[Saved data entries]
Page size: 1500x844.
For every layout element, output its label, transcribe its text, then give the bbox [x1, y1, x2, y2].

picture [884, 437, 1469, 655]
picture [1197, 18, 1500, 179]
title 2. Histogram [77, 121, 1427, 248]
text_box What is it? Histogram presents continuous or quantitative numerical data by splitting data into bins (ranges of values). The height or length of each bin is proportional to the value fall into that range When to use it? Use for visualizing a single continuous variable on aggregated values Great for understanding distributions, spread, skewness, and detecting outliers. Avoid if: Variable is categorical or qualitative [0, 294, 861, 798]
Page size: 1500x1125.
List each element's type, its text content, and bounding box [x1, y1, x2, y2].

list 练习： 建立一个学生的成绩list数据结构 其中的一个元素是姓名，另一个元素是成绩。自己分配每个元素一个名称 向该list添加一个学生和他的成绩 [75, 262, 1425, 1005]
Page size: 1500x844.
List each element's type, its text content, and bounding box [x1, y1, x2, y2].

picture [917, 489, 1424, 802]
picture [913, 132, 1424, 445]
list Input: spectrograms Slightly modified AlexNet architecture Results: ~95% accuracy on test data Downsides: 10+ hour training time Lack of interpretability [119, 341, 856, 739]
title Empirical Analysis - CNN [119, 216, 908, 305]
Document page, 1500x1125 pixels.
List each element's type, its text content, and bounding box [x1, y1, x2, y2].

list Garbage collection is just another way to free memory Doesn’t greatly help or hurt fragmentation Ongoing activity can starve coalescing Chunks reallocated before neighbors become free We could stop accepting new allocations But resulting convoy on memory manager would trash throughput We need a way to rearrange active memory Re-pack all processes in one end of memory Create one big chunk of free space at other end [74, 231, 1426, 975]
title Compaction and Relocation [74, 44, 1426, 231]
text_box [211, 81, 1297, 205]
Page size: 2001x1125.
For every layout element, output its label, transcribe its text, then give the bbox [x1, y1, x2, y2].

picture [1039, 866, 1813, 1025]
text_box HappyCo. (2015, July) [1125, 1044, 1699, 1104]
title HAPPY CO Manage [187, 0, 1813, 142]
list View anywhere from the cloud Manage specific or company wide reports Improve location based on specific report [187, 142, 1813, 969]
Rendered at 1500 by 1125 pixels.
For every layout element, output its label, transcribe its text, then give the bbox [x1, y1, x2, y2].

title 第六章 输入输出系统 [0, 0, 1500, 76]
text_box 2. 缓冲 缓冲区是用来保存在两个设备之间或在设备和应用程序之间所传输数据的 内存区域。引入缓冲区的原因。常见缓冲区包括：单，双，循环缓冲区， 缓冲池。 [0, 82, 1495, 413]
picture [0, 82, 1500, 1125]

> **AIM OF THE EXERCISE**:
Above are the records. How many of their lines hold "pixels"? Answer with the number alone.

> **ANSWER SECTION**:
2